NY Lawmakers Grant 1-Year Grace Period For Sex Abuse Suits

By Dave Simpson | May 23, 2022, 9:21 PM EDT ·

The New York Assembly on Monday passed the Adult Survivors Act, which, if signed by the governor, would open up sexual assault and abuse litigation by creating a one-year window for adult survivors whose claims are otherwise time-barred.

Should the bill be signed by Gov. Kathy Hochul, adult survivors of sexual assault and abuse will have a one-year window to bring a civil lawsuit against their abusers. It passed the Assembly by a vote of 140-3 after receiving unanimous support in the state Senate last month.

The Sexual Harassment Working Group, a worker collective launched by seven former New York State legislative employees, lauded the bill's passage.

"Trauma-informed laws, like the ASA, recognize that for many survivors, there are often significant barriers before accountability and justice are an option; at times the survivor must first achieve the physical and economic safety to pursue a lawsuit," the group said in a news release. "This is on top of the years it can take to psychologically process the experiences and the resulting harms."

The bill, sponsored by Sen. Brad Hoylman and Assemblywoman Linda Rosenthal, both New York City Democrats, would create a one-year so-called lookback window, or grace period, in which victims of sex crimes who were over 18 when the crime occurred can pursue suits that would otherwise not be viable.

Hoylman introduced the bill in 2019 shortly after shepherding the Child Victims Act into law. That bill allowed people who were sexually abused as children to file a civil claim any time before the age of 55, up from the previous cutoff age of 23. The new law also provided a one-year lookback window during which people of any age could file a civil suit.

Former New York Gov. Andrew Cuomo ceded the governorship to Hochul in August, two weeks after he announced his intent to resign following a bombshell report by Attorney General Letitia James that found that Cuomo had sexually harassed and groped women in state government for years. Cuomo denied the allegations despite stepping down.

Just days into the job, Hochul promised to end the "toxic" work environment of her predecessor and address the problem of workplace harassment in government, tweeting, "We can change the culture in Albany."

During his tenure, Cuomo signed a sweeping suite of laws that are among the nation's best at protecting victims of harassment and expanding their ability to litigate allegations in court, attorneys told Law360 in August.

In 2018 and 2019, soon after the #MeToo movement went viral, New York overhauled its legal standards in a broad effort to curtail harassment in the workplace and in other contexts.

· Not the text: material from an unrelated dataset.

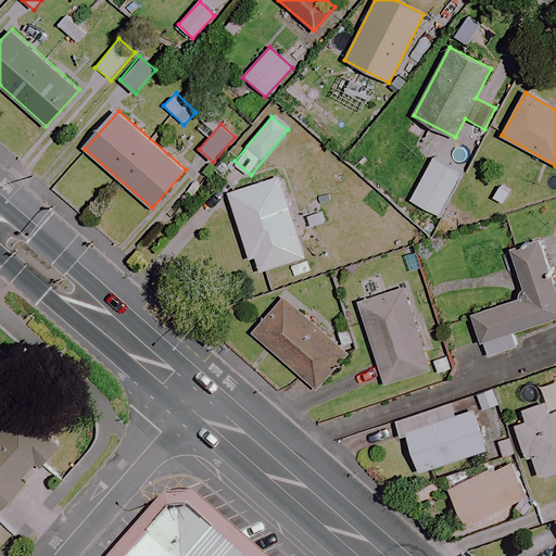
[(464,174),(433,158),(411,201),(441,216),(464,174)]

Among the highlights, the state barred employers from insisting that nondisclosure clauses be included in agreements to settle sexual harassment claims. If employees want such a provision, which they can still seek, they have 21 days to consider the terms of the provision and seven days after that to revoke any confidentiality agreement they sign.

Other changes included extending the time victims have to file workplace sexual harassment claims under the New York State Human Rights Law from one to three years, and eliminating employers' ability to use the so-called Faragher-Ellerth defense against claims under the Human Rights Law. That defense shields employers that can show that they "exercised reasonable care" to prevent and address sexual harassment and that an accuser didn't take advantage of the processes the employer had in place for addressing misconduct.

But the change in New York law that lawyers on both sides of the employment bar say is the most consequential is the lowering of the legal standard harassment victims must meet to successfully prove a claim.

Before 2019, New York's standard matched the legal benchmark that exists under federal law — harassment had to be shown to be "severe and pervasive" for a claim to succeed. But New York state broadened its test to one in which victims need only show that misbehavior exceeds "petty slights or trivial inconveniences."